━━ Source information ━━

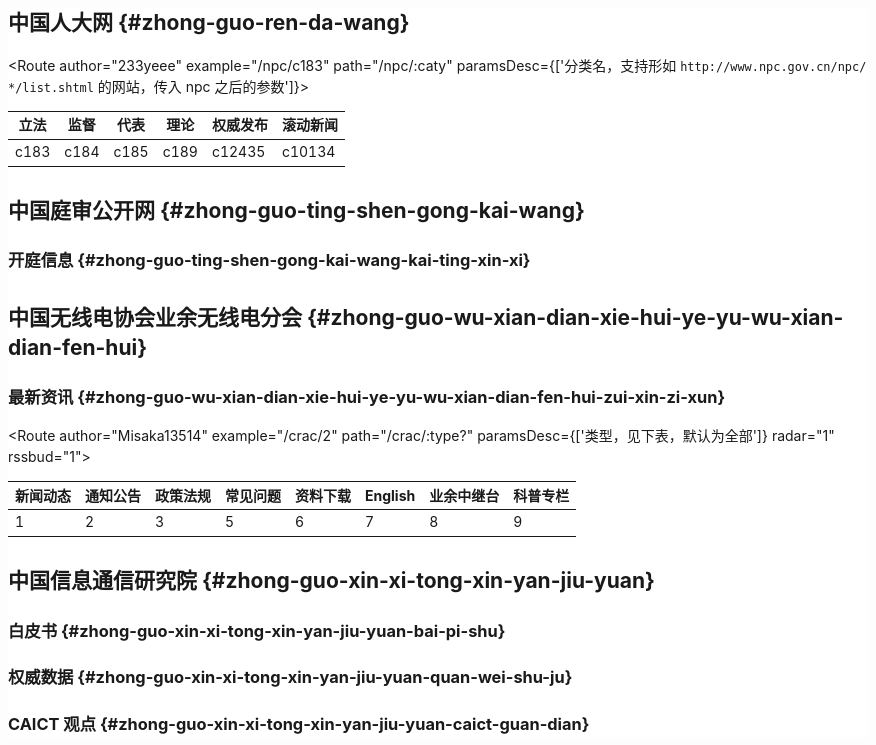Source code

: </Route>

## 中国人大网 {#zhong-guo-ren-da-wang}

<Route author="233yeee" example="/npc/c183" path="/npc/:caty" paramsDesc={['分类名，支持形如 `http://www.npc.gov.cn/npc/*/list.shtml` 的网站，传入 npc 之后的参数']}>

| 立法 | 监督 | 代表 | 理论 | 权威发布 | 滚动新闻 |
| ---- | ---- | ---- | ---- | -------- | -------- |
| c183 | c184 | c185 | c189 | c12435   | c10134   |

</Route>

## 中国庭审公开网 {#zhong-guo-ting-shen-gong-kai-wang}

### 开庭信息 {#zhong-guo-ting-shen-gong-kai-wang-kai-ting-xin-xi}

<Route author="Fatpandac" example="/tingshen" path="/tingshen"/>

## 中国无线电协会业余无线电分会 {#zhong-guo-wu-xian-dian-xie-hui-ye-yu-wu-xian-dian-fen-hui}

### 最新资讯 {#zhong-guo-wu-xian-dian-xie-hui-ye-yu-wu-xian-dian-fen-hui-zui-xin-zi-xun}

<Route author="Misaka13514" example="/crac/2" path="/crac/:type?" paramsDesc={['类型，见下表，默认为全部']} radar="1" rssbud="1">

| 新闻动态 | 通知公告 | 政策法规 | 常见问题 | 资料下载 | English | 业余中继台 | 科普专栏 |
| -------- | -------- | -------- | -------- | -------- | ------- | ---------- | -------- |
| 1        | 2        | 3        | 5        | 6        | 7       | 8          | 9        |

</Route>

## 中国信息通信研究院 {#zhong-guo-xin-xi-tong-xin-yan-jiu-yuan}

### 白皮书 {#zhong-guo-xin-xi-tong-xin-yan-jiu-yuan-bai-pi-shu}

<Route author="nczitzk" example="/gov/caict/bps" path="/gov/caict/bps"/>

### 权威数据 {#zhong-guo-xin-xi-tong-xin-yan-jiu-yuan-quan-wei-shu-ju}

<Route author="nczitzk" example="/gov/caict/qwsj" path="/gov/caict/qwsj"/>

### CAICT 观点 {#zhong-guo-xin-xi-tong-xin-yan-jiu-yuan-caict-guan-dian}

<Route author="nczitzk" example="/gov/caict/caictgd" path="/gov/caict/caictgd"/>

━━━

## Exercise objective
Please identify each line in the rows above that contains the string "dian" and copy every such line in full.

## Exercise response
## 中国无线电协会业余无线电分会 {#zhong-guo-wu-xian-dian-xie-hui-ye-yu-wu-xian-dian-fen-hui}
### 最新资讯 {#zhong-guo-wu-xian-dian-xie-hui-ye-yu-wu-xian-dian-fen-hui-zui-xin-zi-xun}
### CAICT 观点 {#zhong-guo-xin-xi-tong-xin-yan-jiu-yuan-caict-guan-dian}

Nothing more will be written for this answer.